Articles - Gender issues |
Drug Abuse
DRUG USE AND PREGNANCY
by Dr Mary Hepburn.
Use of illicit drugs is increasing steadily, but with a disproportionate rise among women. When used during pregnancy drugs can have adverse effects on the baby's health and on the mother's parenting abilities. Drug using women are therefore frequently viewed as irresponsible and as inadequate parents who should not retain custody of their child(ren). However other factors are frequently present which also affect pregnancy outcome.
Problem drug use often occurs in association with socio-economic deprivation while women who use drugs often smoke. Consequently it is often impossible to study the effects due to other causes. There is consequently a dearth of reliable data and recommended managements of drug use in pregnacy often lack a sound scientific basis.
Precise action and information about the action of individual drugs varies. While opiates are perhaps the most extensively studied the broad similarities between the effects of drug use in pregnancy fall into two main categories. Firstly drug using women are reported to be at greater risk of spontaneous abortion and to have higher rates of morality and morbidity due to increased risk of premature birth and/or low birth weight. The risk of cot death is also reported to be higher. When drug use is chaotic with fluctuating levels of use the likely severity of such effects is increased and sudden complete drug withdrawal has been reported to cause death of the fetus. Therefore while drug use during pregnancy is regarded as harmful to the fetus antenatal detoxification is considered even more dangerous and permissible only with very slow reduction in mid trimester. The view that women should receive maintenance throughout pregnancy is still widely held.
The second way in which drug use can affect the baby is by causing withdrawal symptoms which in general are more likely or likely to be severe the greater amount of drug used. Babies of drug using women are often routinely admitted to the special care nursery and frequently given treatment for, or in anticipation of, withdrawal symptoms. Such symptoms, a source of great distress to the mother, can therefore cause further distress through separation of the mother and baby.
Social management of drug using women after delivery has often reflected the view that drug use is incompatible with adequate child care but antenatal maintenance and postnatal abstinence are largely incompatible. Trying to enforce the latter may prove a confrontational distraction.
Pre-term delivery and/or low birth weight have implications for health in later life but such effects are non-specific and can occur with use of legal drugs such as tobacco (where the effect on birth weight is much greater) or due to socio-economic deprivation per se. However, while erratic patterns of drug use undoubtedly exacerbate such effects we have observed no adverse fetal effects from antenatal detoxification at any speed, any gestation or any number of times. Neonatal withdrawal symptoms while sometimes exacerbated by other factors such as prematurity are more specific to drug use. However in our experience they are of limited duration with no long-term harmful effects on the babies and do not invariably require treatment or even admission to the special care nursery.
While in general the greater the level of drug use the greater the likelihood or likely severity of the mother's drug use from the condition of her baby. Nevertheless most women are keen to reduce their drug use during pregnancy particularly to reduce the likelihood of severe withdrawal symptoms. However child care is compromised not by drug use per se but by a chaotic pattern of use, so postnatal abstinence is not essential.

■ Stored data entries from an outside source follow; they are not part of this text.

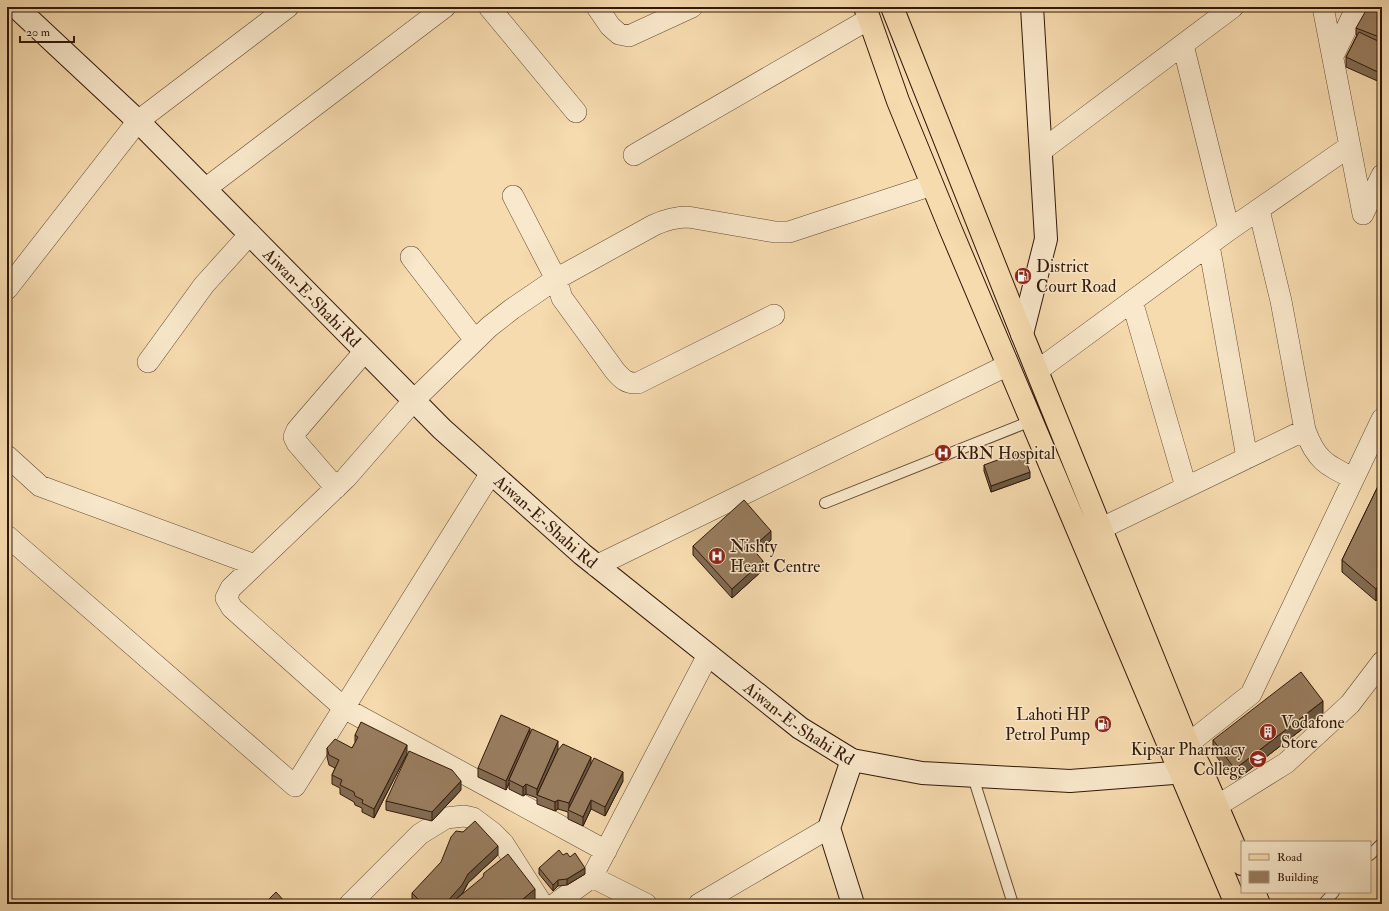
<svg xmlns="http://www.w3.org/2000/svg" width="1389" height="911" font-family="'IM FELL Double Pica',serif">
<rect width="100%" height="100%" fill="#f6dbaf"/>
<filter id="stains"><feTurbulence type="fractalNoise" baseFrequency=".005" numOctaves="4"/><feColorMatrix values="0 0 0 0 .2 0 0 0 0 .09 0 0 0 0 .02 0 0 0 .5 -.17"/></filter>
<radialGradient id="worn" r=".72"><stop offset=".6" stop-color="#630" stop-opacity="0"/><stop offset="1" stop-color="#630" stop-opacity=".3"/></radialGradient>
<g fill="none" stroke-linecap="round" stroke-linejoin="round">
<defs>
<path id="lane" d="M825 503 1031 421
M973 777 1013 904
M1370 855 1382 843
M1323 904 1334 892"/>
<path id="street" d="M489 7 576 112
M597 7 610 26 619 34 629 36 692 7
M1323 7 1363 214
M1333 56 1357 7
M1041 151 1233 7
M634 155 869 19
M205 189 445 7
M513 196 556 279 562 298 615 371C622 379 627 384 638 383L774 315
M1259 210 1281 301 1305 430C1316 460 1326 465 1353 478
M1363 214 1382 175
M1229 230 1350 146
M1209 245 1247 458
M411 257 475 340
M7 289 138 121 288 7
M1132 301 1186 487
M148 362 204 285 250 234
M1037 371 1229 230 1183 45
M7 456 40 486 255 565
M336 488 297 443 294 437 297 430 365 351
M1102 528 1305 430
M7 536 295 786 491 473
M596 566 1008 365
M1188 744 1251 694 1382 419
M1217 806 1286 763 1350 704 1382 662
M606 851 344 708 232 608 226 598 231 588 346 478 414 400 489 327 512 309 556 279 654 225C665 220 675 217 688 217L775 232H789L932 185
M592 877 708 655
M350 904 420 834 446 818 464 816 473 818 493 833 503 843 542 904
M555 904 592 877 646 904
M699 904 829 828"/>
<g id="secondary">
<path id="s1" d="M16 7 138 121 442 429 582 554 800 728 852 760 922 773 1070 781 1199 771"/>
<path d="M1022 334 1046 239 1032 7"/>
<path d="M852 760 829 828 853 904"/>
</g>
<path id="primary" d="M865 7 898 101 950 228 1236 904
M892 7 1022 334 1188 744 1202 771 1242 864
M1254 892 1259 904"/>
</defs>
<!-- lane casing -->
<use href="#lane" stroke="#634932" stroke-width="12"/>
<!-- street casing -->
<use href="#street" stroke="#634932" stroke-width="22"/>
<!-- secondary casing -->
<use href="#secondary" stroke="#321809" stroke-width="24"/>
<!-- primary casing -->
<use href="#primary" stroke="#321809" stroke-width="24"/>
<!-- lane -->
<use href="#lane" stroke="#f9e8cb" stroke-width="10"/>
<!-- street -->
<use href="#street" stroke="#f9e8cb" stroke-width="21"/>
<!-- secondary -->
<use href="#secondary" stroke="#f9e8cb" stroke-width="22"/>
<!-- primary -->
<use href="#primary" stroke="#f6dbaf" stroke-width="22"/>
</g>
<!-- wall -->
<path fill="#836c52" stroke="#321809" d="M1382 8V83L1346 67V57L1357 35 1356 34V28Z
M984 465 1030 478 991 492 984 471Z
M1382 478V593L1376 601 1342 572V560Z
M771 540 756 553 763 570 732 598 693 555V546Z
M1323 713 1235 781 1213 752V740Z
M530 733 558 750 591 764 623 781 605 816 591 809 583 826 568 819V812L558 809 555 811 537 804V798L526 794 523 796 509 789V783L506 790 478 777V768Z
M355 735 407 754 374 818 362 812V808L355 805 354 802 340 794V788L332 784V775L335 768 329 765 327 757V748H352L355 743Z
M461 790 432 821 386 810V801Z
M498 855 468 883 463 893 535 899 528 904H455V902L453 904H413L412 902V893Z
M563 855 585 874 567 885 558 886 553 891 539 874V868Z"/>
<!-- shaded-wall -->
<path fill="#6a5842" stroke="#321809" d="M1030 472V478L991 492V486Z
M771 531V540L752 557V548Z
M763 561V570L732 598V589Z
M1382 581V593L1376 601V589Z
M1323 701V713L1235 781V769Z
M530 728V737L509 780V783L506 790V781Z
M558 741V750L537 795V789Z
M407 745V754L374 818V809Z
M591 757V766L569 811V803Z
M623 772V781L605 816V807Z
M461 781V790L432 821V812Z
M526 784V794L523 796V787Z
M558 800V809L555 811V802Z
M591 800V809L583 826V817Z
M498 846V855L468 883 462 894 455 900V902L453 904H445L468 874Z
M585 868V874L567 885V879Z
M558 880V886L553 891V885Z
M535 889V899L528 904H517Z"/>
<!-- building -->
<path fill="#987d5f" stroke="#321809" d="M1368 7H1379L1382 8V38L1356 28Z
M1359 32 1382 43V74L1346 57Z
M1022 451 1030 472 991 486 984 465Z
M1382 478V581L1376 589 1342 560Z
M744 500 771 531 752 548 763 561 732 589 693 546Z
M1301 672 1323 701 1235 769 1213 740Z
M501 715 530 728 506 781 478 768Z
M361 722 407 745 374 809 362 803 363 800 355 796 354 792 340 785 342 780 332 775 339 760 329 755 327 748 335 739 352 748 358 737 355 735Z
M532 729 558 741 537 789 526 784 523 787 509 780Z
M563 744 591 757 569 803 558 800 555 802 537 795 558 750Z
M409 751 452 770 461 781 432 812 386 801Z
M594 758 623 772 605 807 591 800 583 817 568 810Z
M475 821 498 846 468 874 462 885 445 904H415L419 900 412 893 441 862 451 837 456 831 463 832Z
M559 850 563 855 567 853 570 857 575 853 585 868 567 879 558 880 553 885 539 868Z
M508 854 535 889 517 904H459L455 900 483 877 484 873Z
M276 892 287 904H264Z
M367 901 369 904H363Z"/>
<!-- icons -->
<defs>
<symbol id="fuel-disc" viewBox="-11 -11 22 22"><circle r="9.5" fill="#8f2418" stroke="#f9e8cb"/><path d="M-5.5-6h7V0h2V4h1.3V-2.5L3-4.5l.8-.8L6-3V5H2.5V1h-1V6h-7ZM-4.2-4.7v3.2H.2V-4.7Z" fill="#fff"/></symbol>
<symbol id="hospital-disc" viewBox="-11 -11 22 22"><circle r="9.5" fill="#8f2418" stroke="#f9e8cb"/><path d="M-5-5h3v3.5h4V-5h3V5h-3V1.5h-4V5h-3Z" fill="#fff"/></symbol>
<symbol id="building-disc" viewBox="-11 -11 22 22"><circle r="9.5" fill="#8f2418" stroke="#f9e8cb"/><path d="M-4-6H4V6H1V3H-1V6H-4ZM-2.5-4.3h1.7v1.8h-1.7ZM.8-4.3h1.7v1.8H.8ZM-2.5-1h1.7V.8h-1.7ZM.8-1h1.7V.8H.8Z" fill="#fff"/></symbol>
<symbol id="university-disc" viewBox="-11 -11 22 22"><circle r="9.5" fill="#8f2418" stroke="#f9e8cb"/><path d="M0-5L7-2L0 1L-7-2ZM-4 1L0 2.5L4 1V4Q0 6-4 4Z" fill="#fff"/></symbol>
</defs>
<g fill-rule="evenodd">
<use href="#fuel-disc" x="1013" y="266" width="20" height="20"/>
<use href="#hospital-disc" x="933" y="443" width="20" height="20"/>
<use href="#hospital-disc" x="707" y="546" width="20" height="20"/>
<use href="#fuel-disc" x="1093" y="714" width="20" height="20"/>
<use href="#building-disc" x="1258" y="722" width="20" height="20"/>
<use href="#university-disc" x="1248" y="749" width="20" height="20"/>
</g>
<g text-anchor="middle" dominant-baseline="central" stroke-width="3" stroke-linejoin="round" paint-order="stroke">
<!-- poi labels -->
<g font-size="17" fill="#321809" stroke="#f9e8cb" text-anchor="start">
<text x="1036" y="266">District<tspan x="1036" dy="20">Court Road</tspan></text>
<text x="956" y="453">KBN Hospital</text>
<text x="730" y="546">Nishty<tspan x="730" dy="20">Heart Centre</tspan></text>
<text x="1090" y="714" text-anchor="end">Lahoti HP<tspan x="1090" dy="20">Petrol Pump</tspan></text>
<text x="1281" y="722">Vodafone<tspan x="1281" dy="20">Store</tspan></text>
<text x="1245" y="749" text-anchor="end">Kipsar Pharmacy<tspan x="1245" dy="20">College</tspan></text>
</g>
<!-- street labels -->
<g font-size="17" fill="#321809" stroke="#f9e8cb">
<text stroke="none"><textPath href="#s1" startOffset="415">Aiwan-E-Shahi Rd</textPath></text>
<text stroke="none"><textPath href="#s1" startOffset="739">Aiwan-E-Shahi Rd</textPath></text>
<text stroke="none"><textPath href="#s1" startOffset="1063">Aiwan-E-Shahi Rd</textPath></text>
</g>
</g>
<!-- margin -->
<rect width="1389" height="911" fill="none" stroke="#f6dbaf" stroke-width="24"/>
<rect x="8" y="8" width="1373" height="895" fill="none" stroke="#321809" stroke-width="2"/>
<rect x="12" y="12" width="1365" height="887" fill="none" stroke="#321809"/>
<!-- legend -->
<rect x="1241" y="841" width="130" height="52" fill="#f9e8cb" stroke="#a9957d"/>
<rect x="1249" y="854" width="20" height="6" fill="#f6dbaf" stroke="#a9957d"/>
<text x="1277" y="861" font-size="12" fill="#321809">Road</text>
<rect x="1249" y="871" width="20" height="12" fill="#987d5f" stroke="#a9957d"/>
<text x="1277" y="881" font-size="12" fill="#321809">Building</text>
<!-- scale -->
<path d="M20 36v6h54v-6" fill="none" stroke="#321809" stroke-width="2"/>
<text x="26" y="36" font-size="12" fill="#321809" stroke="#f9e8cb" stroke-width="3" paint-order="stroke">20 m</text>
<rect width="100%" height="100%" filter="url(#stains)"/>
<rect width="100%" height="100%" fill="url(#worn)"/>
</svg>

Maintenance therapy and detoxification are therefore both valid treatment options and are not mutually exclusive.Poor pregnancy outcome is multifactorial while the presence or severity of neonatal withdrawal symptoms may not reflect the level of the mother's drug use. The baby's condition should therefore not be used as an indicator of whether or not the mother should get custody. Social services should play a supportive and not a punitive role in the management of pregnant drug using women who in turn should be involved in decisions about their own management. Such management should be based on scientific data and not on conjecture or moral prejudice.
Dr Mary Hepburn is senior lecturer in Women's Reproductive Health, and consultant obstetrician and gynaecologist at Glasgow Royal Maternity Hospital.